2. The state of surviving businesses
Businesses that have remained operational are not without challenges. The major hurdles have been:
- A dip in sales
On average 42% of businesses reported lower sales values in the preceding 30 days compared to a similar period in the previous year.
Those who reported no change in sales were 9%, while an almost similar number, 9.6% said they made more sales in the comparative period.
Eateries and accommodation businesses such as hotels and restaurants recorded the highest decline in sales.
- Cash flow problems
As per the report, top concerns for businesses that are yet to close down include paying bills, employee salaries, and rent.
About 40% of businesses had more cash going out than coming in. Construction SMBs were the most affected at 55% followed by service industries at 49%.
How are they coping with cash shortages?
Businesses cited several methods they are to cope with cash challenges including using personal savings, borrowing from relatives and friends, and donations from the community.
45%, almost half of SMB managers and owners, said that interest-free loans would be what they need to survive.
50% of SMBs sought government support, 11% went for bank loans, while 6% preferred private sector capital grants.
Even with businesses’ need for capital, 47% of SMBs are afraid to borrow money as they do not know if they will be able to repay.
- Supply problems
Over half of all types of SMBs reported challenges in receiving business supplies. These included inadequate supplies and late deliveries.
Top of the supply solutions adopted is changing delivery schedules and procedures, of which 24% of businesses have adopted. 18% and 13% of businesses opted to delay orders and use new suppliers respectively.
3.Changes that businesses are considering for survival
In such times, digital transformation has become crucial for the survival of many small businesses. A huge 79% of businesses have made some kind of adjustment to their systems to reach customers online.
The shift to providing online services has been the biggest with an average of 44% of businesses doing the same. Adopting digital payment is a priority, as 33% of businesses go in that direction.
- More opportunity for businesses in the digital sector
If there are businesses that are likely to thrive during this pandemic, those are digital sector businesses such as digital payment platforms.
Businesses are turning to digital methods to receive and transfer payments, and now is the time for digital firms to sign them up!
Ecommerce businesses are also likely to thrive as online shopping becomes the new norm.
- Working at home
Working at home has also been a way of survival for SMBs, although it depends on the sector. For example, only 17% of IT business owners and managers compared to 67% of hotel and restaurant managers reported that they were unable to work remotely.
4. What policies are SMBs banking on to keep their ventures alive?
According to the survey, the biggest issue that SMBs need decoding is salary payments. 38% of respondents said that they needed salary subsidies to keep their businesses afloat. The second most pressing need for businesses, at 36%, was access to credit.
Tax cuts came in third at 34%, while the need for help to take care of family members stood at 23%.
What now for SMBs?
As seen from the report findings, COVID-19 has become a nightmare for most businesses.

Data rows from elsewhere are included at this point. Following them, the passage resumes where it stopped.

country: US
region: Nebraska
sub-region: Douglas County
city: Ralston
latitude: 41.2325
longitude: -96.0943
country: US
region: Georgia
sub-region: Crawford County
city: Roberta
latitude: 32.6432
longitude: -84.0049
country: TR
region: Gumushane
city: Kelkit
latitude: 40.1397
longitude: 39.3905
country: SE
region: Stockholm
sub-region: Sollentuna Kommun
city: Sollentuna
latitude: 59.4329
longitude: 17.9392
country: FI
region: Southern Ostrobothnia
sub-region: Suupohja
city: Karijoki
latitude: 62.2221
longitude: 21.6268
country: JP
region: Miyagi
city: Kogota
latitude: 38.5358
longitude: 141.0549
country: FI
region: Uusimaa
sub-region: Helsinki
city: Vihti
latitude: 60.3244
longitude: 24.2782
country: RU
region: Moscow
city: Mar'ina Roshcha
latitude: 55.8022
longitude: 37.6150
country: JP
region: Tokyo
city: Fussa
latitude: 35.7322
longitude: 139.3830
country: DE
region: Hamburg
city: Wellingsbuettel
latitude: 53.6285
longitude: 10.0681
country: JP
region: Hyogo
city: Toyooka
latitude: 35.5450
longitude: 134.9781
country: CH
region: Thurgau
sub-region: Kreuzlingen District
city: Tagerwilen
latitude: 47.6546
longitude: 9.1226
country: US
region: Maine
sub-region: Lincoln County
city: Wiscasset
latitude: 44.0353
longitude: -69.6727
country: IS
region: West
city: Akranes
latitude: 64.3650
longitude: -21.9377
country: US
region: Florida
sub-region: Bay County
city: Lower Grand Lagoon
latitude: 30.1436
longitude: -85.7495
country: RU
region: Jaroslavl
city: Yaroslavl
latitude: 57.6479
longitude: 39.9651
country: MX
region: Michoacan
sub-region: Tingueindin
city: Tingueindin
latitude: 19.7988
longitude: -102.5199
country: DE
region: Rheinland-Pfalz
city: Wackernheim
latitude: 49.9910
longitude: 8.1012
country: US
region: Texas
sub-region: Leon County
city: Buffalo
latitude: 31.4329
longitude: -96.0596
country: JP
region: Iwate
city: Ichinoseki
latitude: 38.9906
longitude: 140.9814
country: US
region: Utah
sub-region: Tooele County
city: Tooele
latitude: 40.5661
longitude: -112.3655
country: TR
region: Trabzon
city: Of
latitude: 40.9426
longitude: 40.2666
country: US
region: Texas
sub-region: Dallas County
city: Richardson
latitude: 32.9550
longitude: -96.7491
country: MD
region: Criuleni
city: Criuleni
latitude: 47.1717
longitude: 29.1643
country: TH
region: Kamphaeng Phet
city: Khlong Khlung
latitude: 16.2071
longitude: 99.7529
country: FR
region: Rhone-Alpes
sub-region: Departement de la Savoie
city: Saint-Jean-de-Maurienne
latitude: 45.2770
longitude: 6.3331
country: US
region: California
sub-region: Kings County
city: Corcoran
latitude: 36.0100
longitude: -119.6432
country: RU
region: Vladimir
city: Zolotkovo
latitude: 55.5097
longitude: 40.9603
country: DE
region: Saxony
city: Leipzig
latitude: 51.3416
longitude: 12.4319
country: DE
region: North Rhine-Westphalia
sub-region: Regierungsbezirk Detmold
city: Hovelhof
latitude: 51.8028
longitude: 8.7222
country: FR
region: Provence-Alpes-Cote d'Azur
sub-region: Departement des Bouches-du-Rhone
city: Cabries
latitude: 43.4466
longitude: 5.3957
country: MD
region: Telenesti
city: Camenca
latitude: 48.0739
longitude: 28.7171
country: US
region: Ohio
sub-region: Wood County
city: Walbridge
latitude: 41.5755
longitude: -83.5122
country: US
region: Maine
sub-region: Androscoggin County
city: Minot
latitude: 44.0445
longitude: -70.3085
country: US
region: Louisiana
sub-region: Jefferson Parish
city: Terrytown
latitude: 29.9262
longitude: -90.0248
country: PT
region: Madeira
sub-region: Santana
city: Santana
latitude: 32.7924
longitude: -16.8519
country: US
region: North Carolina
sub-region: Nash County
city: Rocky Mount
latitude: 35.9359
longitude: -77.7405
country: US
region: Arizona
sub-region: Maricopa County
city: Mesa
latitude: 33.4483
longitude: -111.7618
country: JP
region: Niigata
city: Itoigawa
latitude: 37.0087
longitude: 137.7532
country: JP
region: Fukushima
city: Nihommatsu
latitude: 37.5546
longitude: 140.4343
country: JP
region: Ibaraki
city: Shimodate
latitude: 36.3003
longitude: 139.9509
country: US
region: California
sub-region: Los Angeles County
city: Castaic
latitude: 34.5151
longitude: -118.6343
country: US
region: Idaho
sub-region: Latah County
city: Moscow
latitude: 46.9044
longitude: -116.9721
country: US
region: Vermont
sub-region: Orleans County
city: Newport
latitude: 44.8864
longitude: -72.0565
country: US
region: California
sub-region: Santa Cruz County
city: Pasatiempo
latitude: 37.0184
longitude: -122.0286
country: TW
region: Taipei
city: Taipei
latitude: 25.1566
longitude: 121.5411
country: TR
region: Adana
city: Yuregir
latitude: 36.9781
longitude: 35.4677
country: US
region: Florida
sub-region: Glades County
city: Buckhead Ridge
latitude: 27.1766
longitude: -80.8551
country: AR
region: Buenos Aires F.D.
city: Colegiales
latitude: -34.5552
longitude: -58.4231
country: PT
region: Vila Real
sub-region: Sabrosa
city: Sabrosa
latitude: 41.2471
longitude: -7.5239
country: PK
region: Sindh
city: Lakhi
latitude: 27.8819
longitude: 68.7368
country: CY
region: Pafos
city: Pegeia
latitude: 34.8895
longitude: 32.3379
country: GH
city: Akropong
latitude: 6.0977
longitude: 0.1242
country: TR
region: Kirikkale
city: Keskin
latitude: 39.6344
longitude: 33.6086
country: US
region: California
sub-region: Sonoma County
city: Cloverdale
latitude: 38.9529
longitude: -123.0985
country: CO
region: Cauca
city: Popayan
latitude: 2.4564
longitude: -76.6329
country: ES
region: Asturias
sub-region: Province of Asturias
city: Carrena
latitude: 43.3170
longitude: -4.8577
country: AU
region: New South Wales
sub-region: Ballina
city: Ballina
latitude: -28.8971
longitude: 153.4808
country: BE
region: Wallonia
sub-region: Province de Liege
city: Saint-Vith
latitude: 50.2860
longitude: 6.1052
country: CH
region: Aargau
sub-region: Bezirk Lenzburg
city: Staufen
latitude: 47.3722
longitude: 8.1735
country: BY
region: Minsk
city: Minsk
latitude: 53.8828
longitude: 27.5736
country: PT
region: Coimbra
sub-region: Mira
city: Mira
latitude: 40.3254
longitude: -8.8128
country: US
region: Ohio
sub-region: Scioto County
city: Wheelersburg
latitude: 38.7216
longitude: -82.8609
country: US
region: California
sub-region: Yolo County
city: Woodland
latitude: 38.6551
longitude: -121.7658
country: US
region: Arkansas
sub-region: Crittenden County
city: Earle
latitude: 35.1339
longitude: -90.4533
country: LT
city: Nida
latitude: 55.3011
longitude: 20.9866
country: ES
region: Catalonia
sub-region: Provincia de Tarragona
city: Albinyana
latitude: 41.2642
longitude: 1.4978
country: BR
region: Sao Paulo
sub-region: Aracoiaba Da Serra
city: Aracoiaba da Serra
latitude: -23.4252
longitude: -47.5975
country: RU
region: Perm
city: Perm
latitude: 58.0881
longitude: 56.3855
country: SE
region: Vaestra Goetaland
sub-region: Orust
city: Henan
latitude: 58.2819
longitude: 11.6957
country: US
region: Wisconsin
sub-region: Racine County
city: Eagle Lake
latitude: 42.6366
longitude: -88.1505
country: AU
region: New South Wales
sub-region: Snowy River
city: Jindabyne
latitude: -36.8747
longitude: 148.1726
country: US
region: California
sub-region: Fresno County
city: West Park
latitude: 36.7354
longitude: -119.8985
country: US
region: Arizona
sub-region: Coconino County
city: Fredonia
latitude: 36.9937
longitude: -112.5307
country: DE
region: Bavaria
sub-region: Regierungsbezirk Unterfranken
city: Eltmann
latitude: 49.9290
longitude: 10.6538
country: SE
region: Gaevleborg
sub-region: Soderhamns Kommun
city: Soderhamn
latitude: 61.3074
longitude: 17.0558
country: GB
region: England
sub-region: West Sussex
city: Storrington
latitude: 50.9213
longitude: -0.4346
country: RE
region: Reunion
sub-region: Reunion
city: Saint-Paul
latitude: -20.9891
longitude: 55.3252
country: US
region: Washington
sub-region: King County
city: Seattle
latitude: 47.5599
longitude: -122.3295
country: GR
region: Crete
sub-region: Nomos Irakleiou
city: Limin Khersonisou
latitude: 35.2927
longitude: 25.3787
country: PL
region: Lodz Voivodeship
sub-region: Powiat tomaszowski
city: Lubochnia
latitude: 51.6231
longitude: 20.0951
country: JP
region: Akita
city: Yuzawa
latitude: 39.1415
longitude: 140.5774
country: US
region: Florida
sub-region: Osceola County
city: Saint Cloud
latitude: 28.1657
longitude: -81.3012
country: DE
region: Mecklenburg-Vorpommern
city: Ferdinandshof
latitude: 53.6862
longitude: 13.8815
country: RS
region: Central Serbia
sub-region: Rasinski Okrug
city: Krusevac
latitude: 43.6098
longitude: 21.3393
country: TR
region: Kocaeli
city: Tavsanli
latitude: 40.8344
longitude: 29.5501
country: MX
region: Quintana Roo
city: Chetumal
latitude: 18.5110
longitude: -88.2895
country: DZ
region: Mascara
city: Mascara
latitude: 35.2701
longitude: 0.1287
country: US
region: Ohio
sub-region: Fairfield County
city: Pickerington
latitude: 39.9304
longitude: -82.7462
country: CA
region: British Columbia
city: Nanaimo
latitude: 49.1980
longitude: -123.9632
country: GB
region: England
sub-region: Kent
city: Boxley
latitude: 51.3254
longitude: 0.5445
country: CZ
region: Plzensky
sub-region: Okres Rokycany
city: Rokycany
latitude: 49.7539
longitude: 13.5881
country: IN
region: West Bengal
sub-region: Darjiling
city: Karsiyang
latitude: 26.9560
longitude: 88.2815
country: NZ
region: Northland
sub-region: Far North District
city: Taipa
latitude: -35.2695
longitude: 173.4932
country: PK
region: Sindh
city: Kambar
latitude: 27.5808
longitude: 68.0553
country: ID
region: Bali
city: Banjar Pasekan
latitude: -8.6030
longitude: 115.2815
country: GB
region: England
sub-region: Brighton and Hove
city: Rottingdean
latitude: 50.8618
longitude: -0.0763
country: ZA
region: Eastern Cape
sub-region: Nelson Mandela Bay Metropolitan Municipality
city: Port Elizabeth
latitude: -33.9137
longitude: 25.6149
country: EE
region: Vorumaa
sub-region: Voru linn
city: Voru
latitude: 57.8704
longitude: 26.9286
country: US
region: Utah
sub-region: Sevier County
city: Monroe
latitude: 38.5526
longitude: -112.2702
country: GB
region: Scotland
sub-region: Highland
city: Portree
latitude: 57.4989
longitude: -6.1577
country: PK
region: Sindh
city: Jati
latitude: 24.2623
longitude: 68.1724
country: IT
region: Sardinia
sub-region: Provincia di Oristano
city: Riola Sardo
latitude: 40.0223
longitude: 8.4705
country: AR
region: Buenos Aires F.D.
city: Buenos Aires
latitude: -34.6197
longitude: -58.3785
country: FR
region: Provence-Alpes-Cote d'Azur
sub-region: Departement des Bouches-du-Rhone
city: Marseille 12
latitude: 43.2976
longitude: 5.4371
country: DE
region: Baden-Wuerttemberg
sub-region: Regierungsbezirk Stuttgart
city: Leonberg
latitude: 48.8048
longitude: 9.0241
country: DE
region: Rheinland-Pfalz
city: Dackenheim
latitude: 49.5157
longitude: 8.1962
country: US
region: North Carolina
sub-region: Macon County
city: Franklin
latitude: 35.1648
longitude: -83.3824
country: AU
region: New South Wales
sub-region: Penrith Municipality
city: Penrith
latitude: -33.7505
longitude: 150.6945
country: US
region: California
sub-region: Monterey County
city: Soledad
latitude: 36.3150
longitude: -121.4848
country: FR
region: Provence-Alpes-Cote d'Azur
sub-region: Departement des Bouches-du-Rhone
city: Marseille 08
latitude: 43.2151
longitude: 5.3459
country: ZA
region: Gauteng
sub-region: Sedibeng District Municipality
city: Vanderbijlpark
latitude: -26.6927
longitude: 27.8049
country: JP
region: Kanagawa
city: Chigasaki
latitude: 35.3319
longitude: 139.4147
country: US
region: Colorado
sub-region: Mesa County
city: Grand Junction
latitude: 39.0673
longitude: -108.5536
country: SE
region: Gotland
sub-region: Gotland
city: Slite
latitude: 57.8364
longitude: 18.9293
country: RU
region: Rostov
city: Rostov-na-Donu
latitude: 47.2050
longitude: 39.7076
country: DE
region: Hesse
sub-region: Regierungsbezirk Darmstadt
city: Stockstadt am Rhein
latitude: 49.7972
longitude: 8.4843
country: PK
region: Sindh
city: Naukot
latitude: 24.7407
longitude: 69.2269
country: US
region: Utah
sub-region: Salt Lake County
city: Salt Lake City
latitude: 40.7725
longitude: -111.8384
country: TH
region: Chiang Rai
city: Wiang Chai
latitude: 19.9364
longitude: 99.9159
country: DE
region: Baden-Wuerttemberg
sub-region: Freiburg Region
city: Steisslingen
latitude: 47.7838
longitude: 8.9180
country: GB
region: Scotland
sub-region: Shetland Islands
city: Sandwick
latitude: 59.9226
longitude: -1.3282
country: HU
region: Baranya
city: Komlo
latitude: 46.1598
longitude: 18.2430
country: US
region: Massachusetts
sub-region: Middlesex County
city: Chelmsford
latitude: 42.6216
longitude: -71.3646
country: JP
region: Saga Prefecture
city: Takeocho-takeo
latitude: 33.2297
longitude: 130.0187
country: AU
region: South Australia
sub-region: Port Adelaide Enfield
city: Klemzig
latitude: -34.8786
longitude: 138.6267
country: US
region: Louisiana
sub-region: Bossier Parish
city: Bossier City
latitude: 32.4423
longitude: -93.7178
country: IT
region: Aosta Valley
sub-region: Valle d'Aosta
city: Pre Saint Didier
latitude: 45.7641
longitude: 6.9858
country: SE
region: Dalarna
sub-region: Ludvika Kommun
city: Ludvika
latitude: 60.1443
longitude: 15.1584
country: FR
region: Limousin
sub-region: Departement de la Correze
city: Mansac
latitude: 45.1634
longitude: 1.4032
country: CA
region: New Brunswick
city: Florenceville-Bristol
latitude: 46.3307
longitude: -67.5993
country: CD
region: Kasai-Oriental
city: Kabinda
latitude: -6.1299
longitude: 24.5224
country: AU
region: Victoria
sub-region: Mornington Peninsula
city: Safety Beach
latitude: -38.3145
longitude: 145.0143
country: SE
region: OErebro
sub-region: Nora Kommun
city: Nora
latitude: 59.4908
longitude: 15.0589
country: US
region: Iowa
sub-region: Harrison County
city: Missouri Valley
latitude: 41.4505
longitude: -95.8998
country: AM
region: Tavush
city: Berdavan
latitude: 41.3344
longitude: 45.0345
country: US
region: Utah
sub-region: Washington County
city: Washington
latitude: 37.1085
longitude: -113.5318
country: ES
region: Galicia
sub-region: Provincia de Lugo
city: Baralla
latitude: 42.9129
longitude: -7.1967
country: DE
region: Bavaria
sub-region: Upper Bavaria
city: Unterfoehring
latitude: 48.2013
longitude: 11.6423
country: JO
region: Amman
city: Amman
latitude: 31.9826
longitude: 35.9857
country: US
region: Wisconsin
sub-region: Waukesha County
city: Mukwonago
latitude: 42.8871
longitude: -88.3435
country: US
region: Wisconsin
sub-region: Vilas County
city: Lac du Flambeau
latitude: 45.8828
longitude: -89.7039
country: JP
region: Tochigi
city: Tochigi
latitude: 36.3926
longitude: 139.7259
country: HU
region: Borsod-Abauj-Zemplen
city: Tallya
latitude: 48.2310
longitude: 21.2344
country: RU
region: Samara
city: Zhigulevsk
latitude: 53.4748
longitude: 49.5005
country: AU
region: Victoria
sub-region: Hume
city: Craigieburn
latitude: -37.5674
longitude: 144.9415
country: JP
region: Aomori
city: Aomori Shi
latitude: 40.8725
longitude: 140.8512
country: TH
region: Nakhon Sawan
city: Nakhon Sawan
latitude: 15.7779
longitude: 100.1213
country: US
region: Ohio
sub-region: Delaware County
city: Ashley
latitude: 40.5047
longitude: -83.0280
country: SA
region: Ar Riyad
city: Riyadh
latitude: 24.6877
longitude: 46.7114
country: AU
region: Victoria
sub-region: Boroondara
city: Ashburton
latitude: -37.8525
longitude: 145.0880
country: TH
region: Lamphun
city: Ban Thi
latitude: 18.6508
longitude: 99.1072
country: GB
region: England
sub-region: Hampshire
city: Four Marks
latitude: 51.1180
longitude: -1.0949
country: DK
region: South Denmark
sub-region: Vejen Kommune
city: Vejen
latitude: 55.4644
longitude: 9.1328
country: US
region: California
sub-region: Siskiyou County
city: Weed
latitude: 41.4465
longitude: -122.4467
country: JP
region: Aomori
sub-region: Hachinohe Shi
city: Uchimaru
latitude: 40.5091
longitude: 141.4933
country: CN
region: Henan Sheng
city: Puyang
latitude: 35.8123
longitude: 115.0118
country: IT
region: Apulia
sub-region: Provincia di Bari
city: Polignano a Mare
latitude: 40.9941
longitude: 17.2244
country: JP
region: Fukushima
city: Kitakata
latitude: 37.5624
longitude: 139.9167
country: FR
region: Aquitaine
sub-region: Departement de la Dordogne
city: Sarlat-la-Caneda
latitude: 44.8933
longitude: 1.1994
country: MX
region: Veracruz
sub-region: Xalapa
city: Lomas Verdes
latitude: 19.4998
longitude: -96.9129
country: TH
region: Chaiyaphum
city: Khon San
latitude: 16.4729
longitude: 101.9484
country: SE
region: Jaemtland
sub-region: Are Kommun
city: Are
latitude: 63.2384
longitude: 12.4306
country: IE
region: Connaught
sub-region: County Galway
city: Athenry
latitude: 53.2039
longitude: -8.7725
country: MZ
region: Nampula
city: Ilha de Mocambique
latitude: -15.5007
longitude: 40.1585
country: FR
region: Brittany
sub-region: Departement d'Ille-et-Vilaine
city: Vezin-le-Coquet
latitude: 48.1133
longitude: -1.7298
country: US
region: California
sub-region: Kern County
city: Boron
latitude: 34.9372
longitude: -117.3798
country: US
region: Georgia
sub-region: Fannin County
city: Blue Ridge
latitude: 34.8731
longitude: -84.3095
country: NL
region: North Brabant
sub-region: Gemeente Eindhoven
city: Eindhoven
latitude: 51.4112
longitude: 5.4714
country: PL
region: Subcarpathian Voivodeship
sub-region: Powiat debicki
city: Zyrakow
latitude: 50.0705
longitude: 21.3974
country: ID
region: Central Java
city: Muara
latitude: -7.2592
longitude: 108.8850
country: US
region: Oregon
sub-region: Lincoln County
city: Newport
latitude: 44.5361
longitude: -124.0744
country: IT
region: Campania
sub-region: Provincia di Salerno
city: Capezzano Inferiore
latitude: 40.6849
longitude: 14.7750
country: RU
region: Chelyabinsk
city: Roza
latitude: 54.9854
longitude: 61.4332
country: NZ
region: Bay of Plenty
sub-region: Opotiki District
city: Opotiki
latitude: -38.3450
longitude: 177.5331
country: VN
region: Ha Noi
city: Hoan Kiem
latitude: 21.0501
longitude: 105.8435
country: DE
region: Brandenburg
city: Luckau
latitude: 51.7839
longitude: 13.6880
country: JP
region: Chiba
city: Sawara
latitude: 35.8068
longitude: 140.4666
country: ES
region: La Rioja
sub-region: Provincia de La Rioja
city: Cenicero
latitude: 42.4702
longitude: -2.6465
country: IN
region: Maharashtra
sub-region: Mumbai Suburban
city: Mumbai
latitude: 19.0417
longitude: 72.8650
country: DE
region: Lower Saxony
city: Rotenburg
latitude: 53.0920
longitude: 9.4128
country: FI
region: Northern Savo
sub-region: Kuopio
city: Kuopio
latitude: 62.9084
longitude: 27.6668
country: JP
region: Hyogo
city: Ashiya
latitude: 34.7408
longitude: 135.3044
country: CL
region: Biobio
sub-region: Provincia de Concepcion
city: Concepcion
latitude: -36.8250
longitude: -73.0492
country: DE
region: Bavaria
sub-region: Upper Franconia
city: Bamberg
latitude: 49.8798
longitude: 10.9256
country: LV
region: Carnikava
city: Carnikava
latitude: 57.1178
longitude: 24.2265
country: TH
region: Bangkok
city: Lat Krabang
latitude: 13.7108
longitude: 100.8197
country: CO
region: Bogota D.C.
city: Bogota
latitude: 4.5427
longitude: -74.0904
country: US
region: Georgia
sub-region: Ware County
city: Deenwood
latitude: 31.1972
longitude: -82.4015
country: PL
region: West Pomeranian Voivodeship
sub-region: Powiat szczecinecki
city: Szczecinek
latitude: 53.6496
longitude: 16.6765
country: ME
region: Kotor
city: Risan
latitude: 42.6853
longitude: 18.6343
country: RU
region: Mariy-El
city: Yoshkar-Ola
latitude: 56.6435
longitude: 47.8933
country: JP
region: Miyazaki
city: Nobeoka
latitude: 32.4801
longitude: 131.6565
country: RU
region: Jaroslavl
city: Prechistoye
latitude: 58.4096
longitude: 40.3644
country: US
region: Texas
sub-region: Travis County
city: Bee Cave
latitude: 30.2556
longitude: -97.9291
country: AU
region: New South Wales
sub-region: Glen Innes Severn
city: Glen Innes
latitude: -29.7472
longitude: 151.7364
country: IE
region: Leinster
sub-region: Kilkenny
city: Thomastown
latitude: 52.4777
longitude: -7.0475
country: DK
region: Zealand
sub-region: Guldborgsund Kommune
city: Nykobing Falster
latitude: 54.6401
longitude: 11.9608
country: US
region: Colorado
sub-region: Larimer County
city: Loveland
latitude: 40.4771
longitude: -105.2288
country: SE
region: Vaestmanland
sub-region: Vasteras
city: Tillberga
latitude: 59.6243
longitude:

However, some sectors such as hospitality are worse hit than IT or construction.
Inadequate cash flow is a major pain for businesses right now. Most ventures worry about not being able to pay their employees in the future, which has caused numerous lay-offs.
Even so, the majority of closed businesses hope to reopen, but that will depend on factors such as a shift in government regulations and access to capital.
For now, businesses have to adapt. Incorporating digital platforms as part of business operations is a necessity for survival.